- WHAT IS EXPECTED
Please pull out the text of each record below, repeating every line unchanged, and leave the pictures out of your answer.

- RECORDS FOR THIS TASK
■ ■ ■
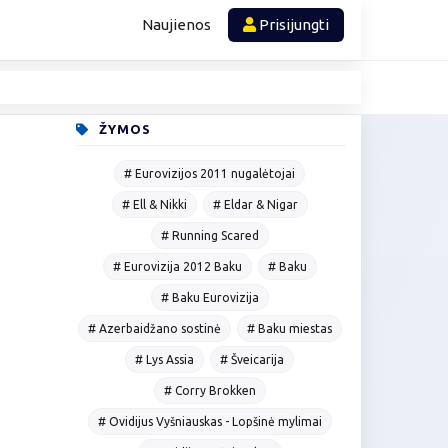
Naujienos
Prisijungti
ŽYMOS
# Eurovizijos 2011 nugalėtojai
# Ell & Nikki
# Eldar & Nigar
# Running Scared
# Eurovizija 2012 Baku
# Baku
# Baku Eurovizija
# Azerbaidžano sostinė
# Baku miestas
# Lys Assia
# Šveicarija
# Corry Brokken
# Ovidijus Vyšniauskas - Lopšinė mylimai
■ ■ ■
- TASK ANSWER
Naujienos
Prisijungti
ŽYMOS
# Eurovizijos 2011 nugalėtojai
# Ell & Nikki
# Eldar & Nigar
# Running Scared
# Eurovizija 2012 Baku
# Baku
# Baku Eurovizija
# Azerbaidžano sostinė
# Baku miestas
# Lys Assia
# Šveicarija
# Corry Brokken
# Ovidijus Vyšniauskas - Lopšinė mylimai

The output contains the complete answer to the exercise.